The Real Reason Five Guys' Fries Taste So Good
French fries are the bread and butter of fast food restaurants. Some are well-loved, while others are vehemently despised (looking at you In-N-Out). Even fast food joints that aren't burger-centric, like Taco Bell and Del Taco, have popular fries. The best fast food fries, however, are found at places that make good fries a priority. And make no mistake: Five Guys Burgers and Fries is just as much about the fries as it is about the burgers — which is one of the reasons why the fast food chain ranks at or near the top of best French fry rankings.
There are many reasons why Five Guys gets so much fry love. The emphasis on fries is right there in the name of the chain (though Five Guys Burgers doesn't have the same ring to it). Fries get just as much attention from the cooks in the kitchen as the burgers, which are typically the center point of a meal at a burger joint.
Of course, not everyone is a fan. Josh Scherer of First We Feast writes in his fry ranking that he "will never, ever, in my entire life understand why more people don't roast Five Guys for their bad fries." But for many people, Five Guys stands out. Once you learn about all of the thought put into the process, the reasons why all start to make more sense.
This is why Five Guys fries are so good, from the origin story to the specialized cooking technique.
Fries have been a focus from the start of Five Guys' business
Pretty much every fast food chain and famous restaurant out there has a calling card. That can be one food or ingredient that they set out to do better than any other competitor in their region, or a couple dishes that compliment each other. Chicken sandwiches at Popeye's, for example, or Egg McMuffins and hashbrowns on the McDonald's breakfast menu. For Five Guys, French fries have been a signature food at the chain from the very start.
"They're our passion," Chad Murrell, the son of founder Jerry Murrell and one of the "five guys" of Five Guys told Food Republic. "They are the hardest thing we have to do, but people think that it's the easiest. If you don't do them right, they're still kinda good and people don't complain. But that doesn't cut it with us!"
Perhaps that's why while other fast food burger spots put the emphasis in their names squarely on the burgers — Burger King, for example, or Habit Burger — Five Guys put fries on an equal footing by calling it Five Guys Burgers and Fries. And what would a fast food burger be without a side of fries?
"You can cook your own burger in the backyard, but you can't make fries like ours unless you buy the best ingredients and practice our methods," Murrell told Food Republic. "It's a lot harder than just buying fresh potatoes. We call our fry cooks mad scientists."
Five Guys has very specific potato varieties that they use
Potatoes are an amazingly versatile root. It's believed that they originally come from Peru and have been a part of people's diet in the region for 8,000 years, according to the food blog Amazing Ribs. Today, the International Potato Center states that there are more than 4,000 types of potato — the vast majority of which are so regional that you will never taste them. Some have more starch, while others are waxy and only grow at a certain altitude. Only a very specific set of potatoes make it to the Five Guys restaurant locations, though.
In a Facebook post, the Five Guys marketing team explained that most of its potatoes come from Idaho above the 42nd parallel (which is conveniently the southern border boundary of the state, according to the Encyclopedia Britannica). Potatoes are sourced from Washington in the few months of the year that Idaho potatoes are too soft, according to Yahoo.

→ **Excerpted data**
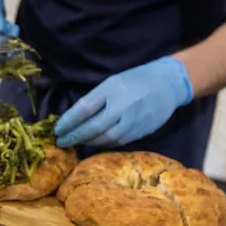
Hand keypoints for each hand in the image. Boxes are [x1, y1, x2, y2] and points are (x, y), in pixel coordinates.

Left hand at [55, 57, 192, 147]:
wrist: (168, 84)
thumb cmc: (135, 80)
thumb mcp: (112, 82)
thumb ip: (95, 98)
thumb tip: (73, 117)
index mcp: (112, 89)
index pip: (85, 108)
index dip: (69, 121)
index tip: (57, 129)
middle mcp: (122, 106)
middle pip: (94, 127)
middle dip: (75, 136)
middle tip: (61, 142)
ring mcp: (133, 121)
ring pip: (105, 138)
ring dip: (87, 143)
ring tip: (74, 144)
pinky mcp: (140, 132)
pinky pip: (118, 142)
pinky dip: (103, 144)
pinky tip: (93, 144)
==
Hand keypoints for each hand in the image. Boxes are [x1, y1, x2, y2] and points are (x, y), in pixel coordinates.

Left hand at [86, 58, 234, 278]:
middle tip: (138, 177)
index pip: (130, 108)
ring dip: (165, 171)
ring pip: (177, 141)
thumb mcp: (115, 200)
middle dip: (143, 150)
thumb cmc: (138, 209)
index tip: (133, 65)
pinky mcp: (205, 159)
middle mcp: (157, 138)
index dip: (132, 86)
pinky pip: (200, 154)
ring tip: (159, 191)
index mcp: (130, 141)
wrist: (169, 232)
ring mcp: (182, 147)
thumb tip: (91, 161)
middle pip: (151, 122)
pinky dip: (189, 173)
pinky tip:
==
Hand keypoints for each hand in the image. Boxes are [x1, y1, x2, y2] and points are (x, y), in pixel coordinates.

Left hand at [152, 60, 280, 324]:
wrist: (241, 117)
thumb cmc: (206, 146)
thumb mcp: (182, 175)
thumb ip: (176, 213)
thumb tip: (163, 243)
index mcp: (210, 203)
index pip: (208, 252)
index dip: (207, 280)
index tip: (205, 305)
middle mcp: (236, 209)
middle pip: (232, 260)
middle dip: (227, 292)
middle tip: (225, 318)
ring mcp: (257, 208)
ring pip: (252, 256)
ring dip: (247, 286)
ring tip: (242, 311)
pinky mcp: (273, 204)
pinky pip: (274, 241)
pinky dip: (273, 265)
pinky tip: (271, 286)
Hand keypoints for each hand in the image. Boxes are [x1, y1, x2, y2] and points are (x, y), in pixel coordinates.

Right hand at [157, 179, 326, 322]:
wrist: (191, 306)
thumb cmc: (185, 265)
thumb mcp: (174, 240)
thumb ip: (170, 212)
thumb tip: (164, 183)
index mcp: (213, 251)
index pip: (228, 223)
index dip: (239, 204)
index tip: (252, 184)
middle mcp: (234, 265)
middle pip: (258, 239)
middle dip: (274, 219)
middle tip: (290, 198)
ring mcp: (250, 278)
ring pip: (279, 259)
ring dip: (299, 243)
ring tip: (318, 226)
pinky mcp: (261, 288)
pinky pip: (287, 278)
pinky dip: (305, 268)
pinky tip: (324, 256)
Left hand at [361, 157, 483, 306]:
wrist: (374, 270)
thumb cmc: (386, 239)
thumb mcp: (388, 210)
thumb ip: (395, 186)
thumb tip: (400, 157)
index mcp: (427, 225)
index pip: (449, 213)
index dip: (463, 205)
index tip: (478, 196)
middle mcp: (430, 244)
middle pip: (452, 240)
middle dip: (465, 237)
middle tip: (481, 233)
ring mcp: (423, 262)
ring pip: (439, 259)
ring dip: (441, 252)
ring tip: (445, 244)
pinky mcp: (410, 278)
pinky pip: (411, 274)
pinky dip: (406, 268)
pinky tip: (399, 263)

→ **What the task requires**
Answer these questions about the Five Guys fries article:
(a) What does Chad Murrell say Five Guys calls its fry cooks?
(b) How many types of potato does the International Potato Center say exist?
(c) From which state does Five Guys source potatoes during the months when Idaho potatoes are too soft?
Work from the Five Guys fries article alone; the listing plays no part.

→ **Expected output**
(a) Mad scientists.
(b) More than 4,000.
(c) Washington.